You had the opportunity at this point to refuse to comply with my notice by relying on the conditions described in Schedule 2 paragraph 6 or that the conditions in S10(1)(a) or (b) applied. You did not do this.

 

You also did not do this in the follow up letter from Amanda Chandler dated 31 August 2006. At no point within the statutory 21-day period did you claim the processing of my personal data should continue on the basis that the conditions described in Schedule 2 paragraph 6 were met.

 

The second point raised above concerning whether or not substantial unwarranted damage or distress took occurred is interesting. I stated quite clearly my position on this matter in my S10(1) notice.
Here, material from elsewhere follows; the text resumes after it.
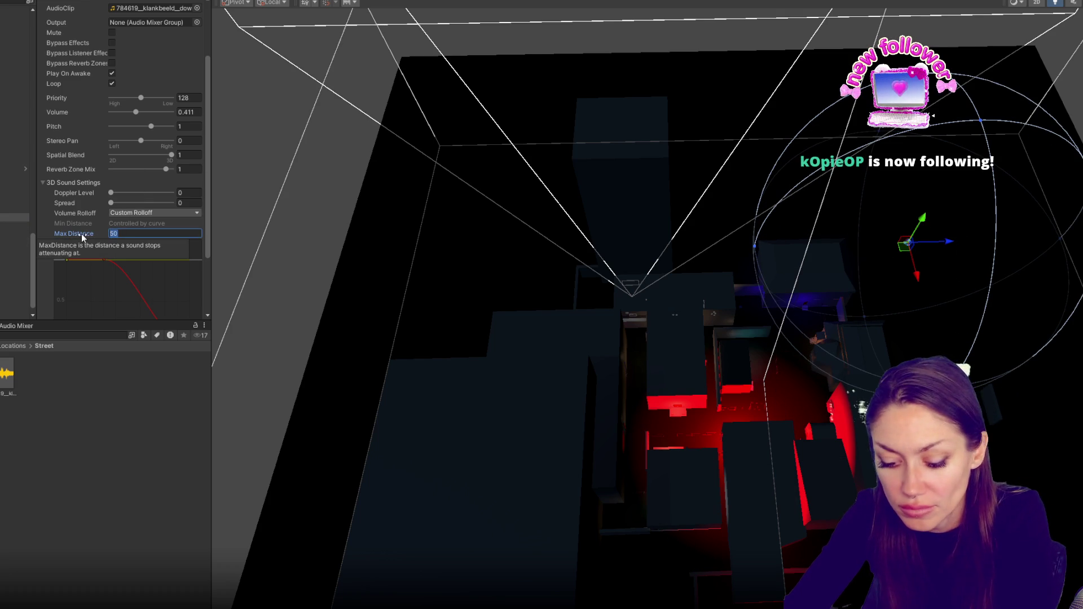
left_click(14, 226)
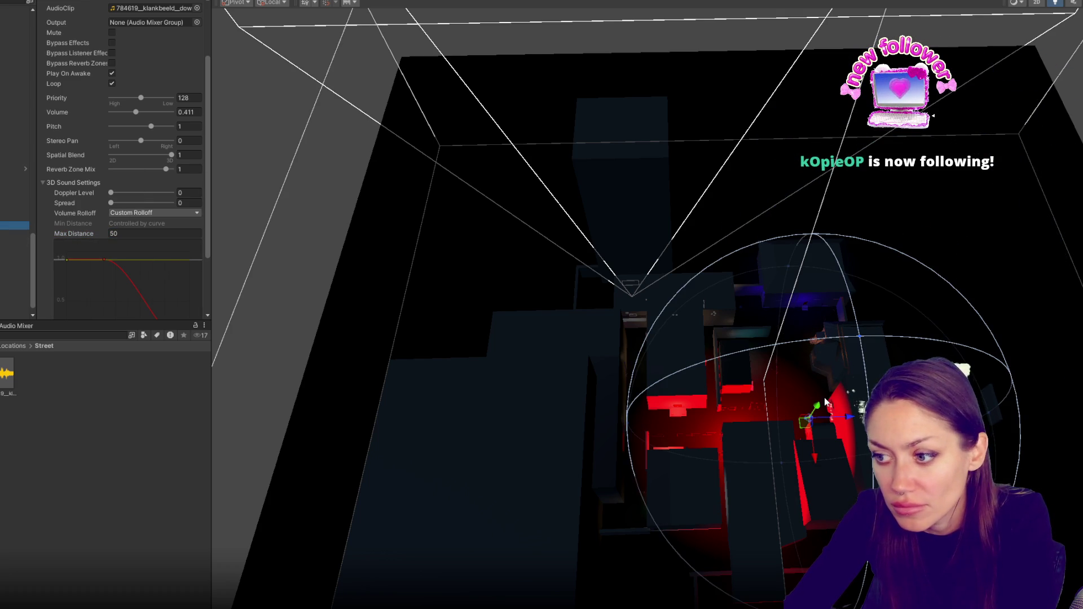
double_click(113, 234)
type("60")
I informed you that I considered that substantial damage or distress had occurred and that this was unwarranted. The information Commissioner’s Office are quite correct to state that you could have challenged my notice by arguing that substantial damage or distress had either not occurred or that it had occurred but that it WAS warranted. You did not do this either within your 21-day statutory period or in any subsequent correspondence. So I am sure you will understand my offence at the suggestion that I “failed to realise that a notice to cease under section 10 can also be refused on the grounds that the processing is not causing or is unlikely to cause unwarranted substantial damage or distress” . I completely understand on what grounds a Data Controller can or cannot refuse a notice issued under s10(1) instead may I suggest that in this particular case, Vodafone did not respond in a manner that would suggest complete understanding of Section 10 of the Data Protection Act based on the letter from Maureen P King dated 23 August 2006.

 

The final point regarding whether or not 10(1)(a) and (b) apply to the notice has largely been dealt with above. The information Commissioner’s office are quite correct to state that had (a) and (b) not applied then you would be correct in refusing to comply with my notice. However, in this case, (a) and (b) do apply, and you did not challenge this application within the 21 day period so you are not correct in refusing to comply on this basis.

 

In summary I believe you have deliberately misrepresented my claim against you to the Information Commissioner’s Office in order that you may present this letter to the court which gives a distinct and yet false impression that there are gaps in my knowledge and application of section 10 of the Data Protection Act in this case.

 

It looks like we're going all the way with this one. but how sneaky are Vodafone to subtley re-word my claim to get such a response from the Information Commissioners Office?